I know it’s happened to you, too. You head into your weekend with plans but they’re upended. You wring your hands about something trifling only to have a real crisis come along and make you feel silly for ever giving the trifle a thought.
It’s the unexpected, horrible, fearful moments that sharpen my focus. I HATE them but apparently I still need them. Who cares about my neglected projects?! Neither of them were important. What’s the big deal about a few nights of fitful sleep? Many people lose sleep for far more serious reasons. I felt ashamed for complaining. I felt grateful for life, family, and answered prayers.
Last night in worship we sang, “All my life He has been faithful. All my life He has been so, so good.
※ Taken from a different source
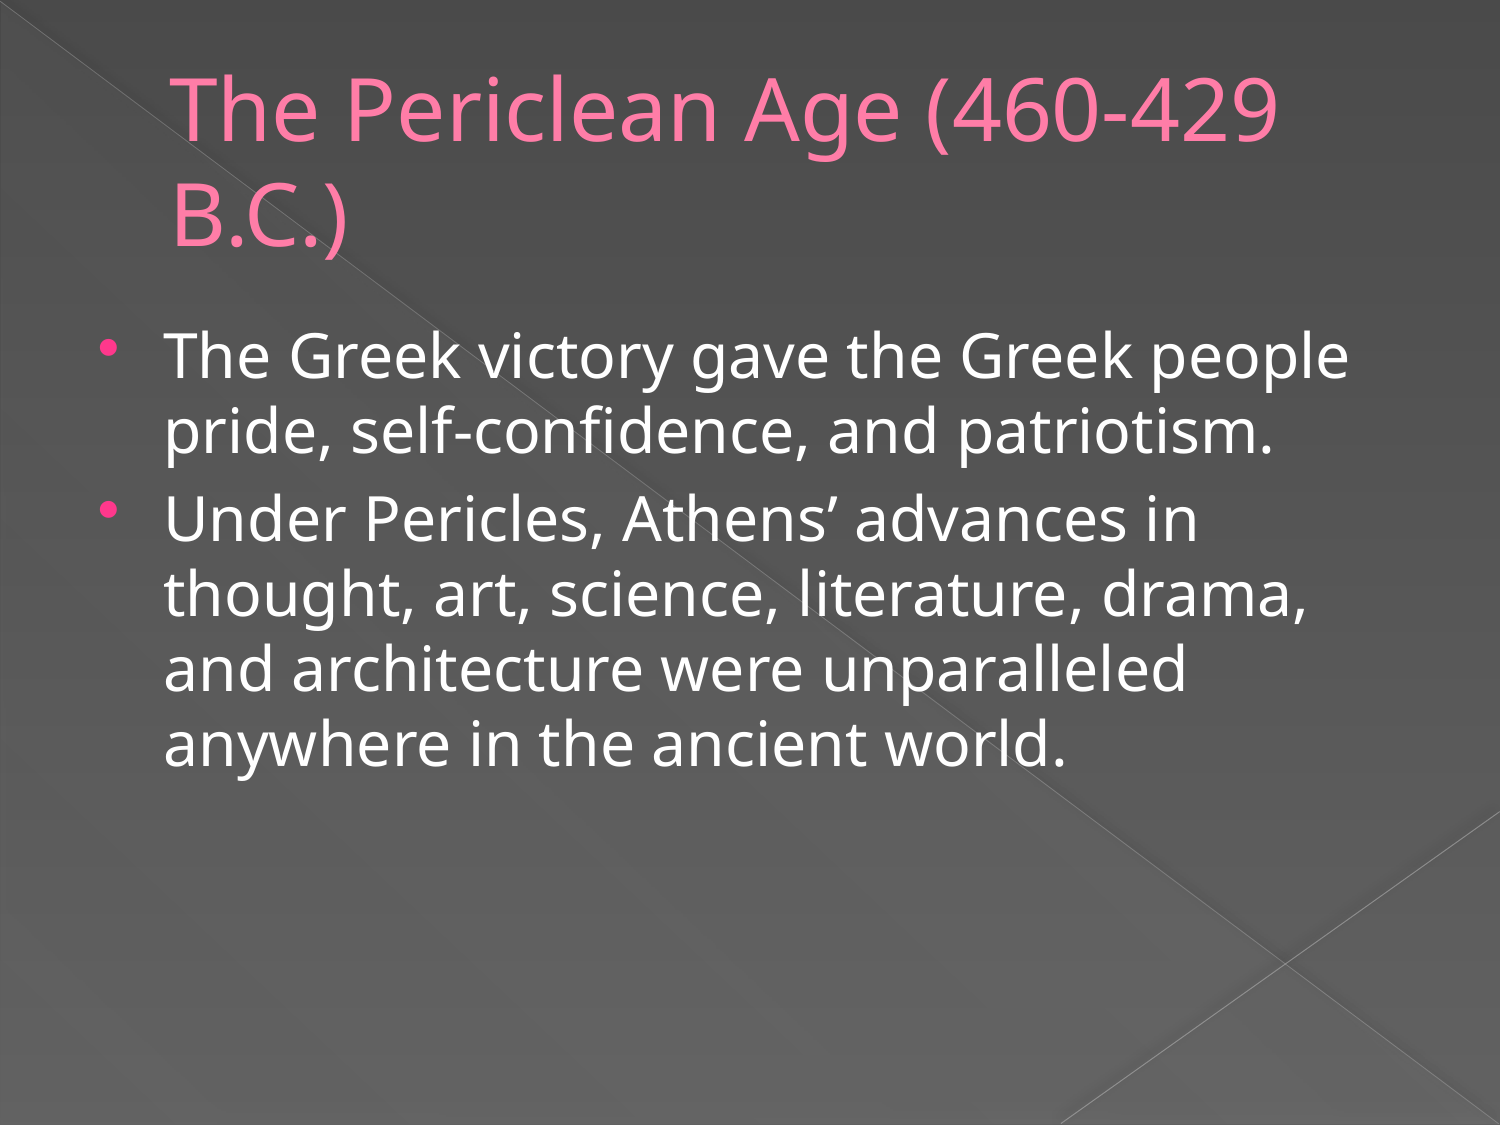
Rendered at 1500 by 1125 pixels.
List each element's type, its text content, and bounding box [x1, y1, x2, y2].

With every breath that I am able I will sing of the goodness of God.” I couldn’t even finish the song as the words hit me square in the heart and tears coursed down my cheeks.
I hope I’ll remember the lesson a little longer this time. When I was sulking, God knew what was coming. And in the middle of the 24-hour window of panic and pleading, I was reminded me of His grace and patience. I saw God’s tender care in the prayers and hugs from our church family. I saw the strength and faith of my son and daughter-in-law as their little boy struggled all night. I saw the selflessness of friends and family as they jumped in to watch the other children, feed their animals, and fill a pulpit.
When I awoke this morning, I didn’t give a single thought to unfinished projects. I thanked God that our grandson is going to be okay. I didn’t lose a weekend, I gained a better perspective.
“For you, O Lord, are good and forgiving, abounding in steadfast love to all who call upon You.”